-- SOURCE DATA follows --

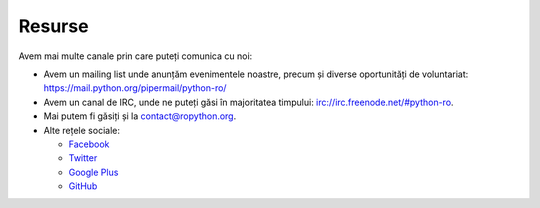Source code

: ﻿Resurse
#######

Avem mai multe canale prin care puteți comunica cu noi:

* Avem un mailing list unde anunțăm evenimentele noastre, precum și
  diverse oportunități de voluntariat: https://mail.python.org/pipermail/python-ro/
* Avem un canal de IRC, unde ne puteți găsi în majoritatea timpului:
  `irc://irc.freenode.net/#python-ro <http://webchat.freenode.net/?randomnick=1&channels=%23python-ro>`_.
* Mai putem fi găsiți și la contact@ropython.org.
* Alte rețele sociale:

  - `Facebook <https://facebook.com/ropython>`_
  - `Twitter <https://twitter.com/RoPython>`_
  - `Google Plus <https://plus.google.com/+RopythonOrg/posts>`_
  - `GitHub <https://github.com/RoPython/>`_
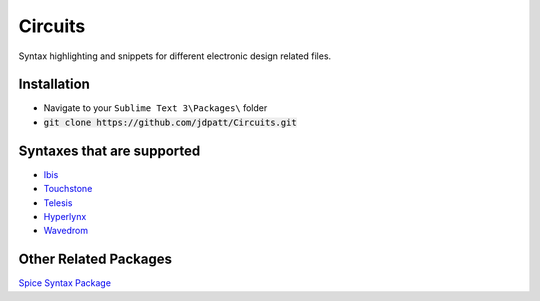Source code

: Circuits
================================

Syntax highlighting and snippets for different electronic design related files.  


Installation
--------------------
- Navigate to your :literal:`Sublime Text 3\\Packages\\` folder
- :code:`git clone https://github.com/jdpatt/Circuits.git`


Syntaxes that are supported
--------------------
- `Ibis <https://ibis.org/>`_
- `Touchstone <https://ibis.org/>`_
- `Telesis <https://designcontent.live.altium.com/PluginDetail/Telesis>`_
- `Hyperlynx <https://www.mentor.com/pcb/hyperlynx/>`_
- `Wavedrom <https://wavedrom.com/>`_

Other Related Packages
---------------
`Spice Syntax Package <https://github.com/leoheck/sublime-spice>`_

-- SOURCE DATA concluded --

> _DIRECTIVE_: Restate the entries word for word, though any image they contain should not appear.

> _TASK OUTPUT_:
Source code

: ﻿Resurse
#######

Avem mai multe canale prin care puteți comunica cu noi:

* Avem un mailing list unde anunțăm evenimentele noastre, precum și
  diverse oportunități de voluntariat: https://mail.python.org/pipermail/python-ro/
* Avem un canal de IRC, unde ne puteți găsi în majoritatea timpului:
  `irc://irc.freenode.net/#python-ro <http://webchat.freenode.net/?randomnick=1&channels=%23python-ro>`_.
* Mai putem fi găsiți și la contact@ropython.org.
* Alte rețele sociale:

  - `Facebook <https://facebook.com/ropython>`_
  - `Twitter <https://twitter.com/RoPython>`_
  - `Google Plus <https://plus.google.com/+RopythonOrg/posts>`_
  - `GitHub <https://github.com/RoPython/>`_
Source code

: Circuits
================================

Syntax highlighting and snippets for different electronic design related files.  


Installation
--------------------
- Navigate to your :literal:`Sublime Text 3\\Packages\\` folder
- :code:`git clone https://github.com/jdpatt/Circuits.git`


Syntaxes that are supported
--------------------
- `Ibis <https://ibis.org/>`_
- `Touchstone <https://ibis.org/>`_
- `Telesis <https://designcontent.live.altium.com/PluginDetail/Telesis>`_
- `Hyperlynx <https://www.mentor.com/pcb/hyperlynx/>`_
- `Wavedrom <https://wavedrom.com/>`_

Other Related Packages
---------------
`Spice Syntax Package <https://github.com/leoheck/sublime-spice>`_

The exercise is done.